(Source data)
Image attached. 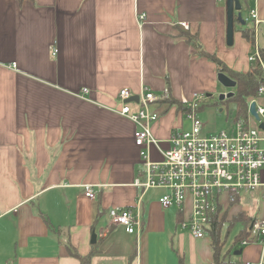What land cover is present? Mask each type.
<instances>
[{
	"label": "crops",
	"instance_id": "obj_1",
	"mask_svg": "<svg viewBox=\"0 0 264 264\" xmlns=\"http://www.w3.org/2000/svg\"><path fill=\"white\" fill-rule=\"evenodd\" d=\"M241 2L243 17L256 8L261 23L253 44L242 34L252 25L236 21L229 46L226 0H0V264H81L66 242L90 264H214L211 236L182 230L187 212L164 208V189L142 195L134 186L135 124L114 109L124 88L168 93L178 103L234 91L200 52L235 72L250 70L255 45L264 48V0ZM187 32L197 34V46ZM178 126L188 123L169 103L153 125L163 140L151 148L153 160L163 158ZM88 186L95 198L85 195ZM263 194L262 187L245 194L247 204L229 203L227 221L240 211L264 217ZM118 206L138 214V234L110 224L108 210ZM262 238L234 244L228 262L264 264Z\"/></svg>",
	"mask_w": 264,
	"mask_h": 264
},
{
	"label": "built area",
	"instance_id": "obj_2",
	"mask_svg": "<svg viewBox=\"0 0 264 264\" xmlns=\"http://www.w3.org/2000/svg\"><path fill=\"white\" fill-rule=\"evenodd\" d=\"M146 19V14L138 15L140 27ZM244 19L257 34L261 20L256 8L251 9ZM181 25L189 28L185 22ZM52 54H58L56 46L52 48ZM249 59L253 63L258 62L264 70V60L258 46L255 45ZM12 66L16 67V63ZM86 93H89L88 88H83L82 96ZM132 96L134 94L128 88L120 90L121 104L114 110L135 124L134 141L140 148L141 169L134 186L142 189V195L153 188L164 189L159 199L161 205L187 212L186 217L178 222L182 230L195 238L205 237L212 222L221 221L230 200L264 188V129L260 127L264 123V103L258 101L259 96H264V84L258 90V97L251 100L256 102L259 120L248 109L247 119L232 120L229 128L214 133H205V125L197 115L207 95L194 94L180 109L188 127L174 128L170 138L165 140L169 143L168 148L160 150L163 154L161 160L151 158V148L154 145L160 148L159 144L163 141L154 137L153 125L169 105V94H158L144 88L137 94L138 100L128 102ZM85 195L96 197L92 186L86 188ZM108 215L111 225L122 226L130 234L139 233L136 228H140L141 221L132 207H112ZM248 231L249 237L241 242L242 245L261 240L262 237L264 242V217L256 216ZM237 262L262 264L261 261H244L239 256L228 264Z\"/></svg>",
	"mask_w": 264,
	"mask_h": 264
},
{
	"label": "trees",
	"instance_id": "obj_3",
	"mask_svg": "<svg viewBox=\"0 0 264 264\" xmlns=\"http://www.w3.org/2000/svg\"><path fill=\"white\" fill-rule=\"evenodd\" d=\"M19 3H23L27 0H17ZM242 34L250 40L254 44V30L253 28H242ZM188 40L195 46L197 42V34H193L187 32ZM260 52L262 55V59L264 60V48H260ZM202 56L207 57L210 61L214 62L217 65L219 72L227 73L230 77L236 80L237 85L234 89V96L220 101L223 102H234L238 106V113L236 115L235 120H245L247 119L249 105L252 99L258 96V90L262 84H264V70L258 62L253 63L250 70L247 73H240L231 70L216 54H211L205 51L200 52ZM170 104L176 103L179 105V108H184V103H178L174 101L170 96L167 99ZM232 203L238 201L237 197L234 200H230ZM231 203V202H230ZM221 209V207H220ZM227 210L223 212V216L220 222L214 220L211 225V229L209 230V235L212 238V245L214 248V264H228L227 257L231 254L230 251L227 252L226 255L222 256V250L224 246V242L221 240V230L226 222ZM227 218V217H226ZM254 216L250 215L247 211H240L237 214L233 215L231 219H228L229 222V230L240 223L243 225V228L239 231V233L235 237V243L239 244L244 239L249 237L248 228L254 220ZM45 220L48 222L47 218ZM182 219H180L181 221ZM49 223V222H48ZM68 252L70 255L76 259H78L81 264H90L91 256H83L78 250L69 242L65 243Z\"/></svg>",
	"mask_w": 264,
	"mask_h": 264
},
{
	"label": "rangeland",
	"instance_id": "obj_4",
	"mask_svg": "<svg viewBox=\"0 0 264 264\" xmlns=\"http://www.w3.org/2000/svg\"><path fill=\"white\" fill-rule=\"evenodd\" d=\"M250 25V23H249ZM224 87V86H223ZM226 89V87H225ZM234 90V89H233ZM238 113V106L234 102H223L220 103L219 94H214L213 97L208 98L204 102H201L200 108L198 109L197 115L202 120L205 125V133H214L223 129H227L230 127V122L235 120L236 115ZM237 197L238 201L232 203L230 201V207L235 204L244 205L247 204L248 196L245 194H240ZM226 200L227 198L224 197ZM229 208V207H228ZM254 208L252 206L247 207L249 212L253 213ZM227 217V216H226ZM225 217V219H226ZM222 230H221V240L224 242V249L226 251H230L234 247L235 237L239 233V231L243 228V225L237 223L230 230L229 222L227 219L225 220Z\"/></svg>",
	"mask_w": 264,
	"mask_h": 264
},
{
	"label": "water",
	"instance_id": "obj_5",
	"mask_svg": "<svg viewBox=\"0 0 264 264\" xmlns=\"http://www.w3.org/2000/svg\"><path fill=\"white\" fill-rule=\"evenodd\" d=\"M242 2L241 0H226V21H227V44L229 46H232L234 44V33H235V24L236 21L241 22L242 25H246V21L242 15ZM218 81L226 88H235L237 85L236 80H234L232 77L227 75L224 72L218 73ZM235 92L230 91L227 94L221 93L219 95V100L223 101L226 98H230L234 96ZM138 100V96H132L128 102ZM249 111L251 115H253L256 120H259L260 117L256 112V102L252 101L249 106ZM260 127L264 129V123H261ZM91 242L94 244L97 242V234L96 232H93L92 234V240ZM242 253V249H239L236 254Z\"/></svg>",
	"mask_w": 264,
	"mask_h": 264
}]
</instances>
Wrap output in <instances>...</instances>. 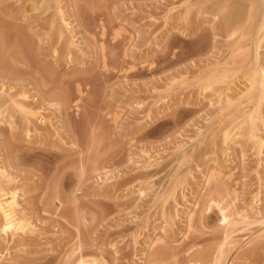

* Required task:
Show each line of the material above that contains the word "label", copied in full.

* Reply to the task:
	"label": "crops",
	"label": "built area",
	"label": "trees",
	"label": "rangeland",
	"label": "water",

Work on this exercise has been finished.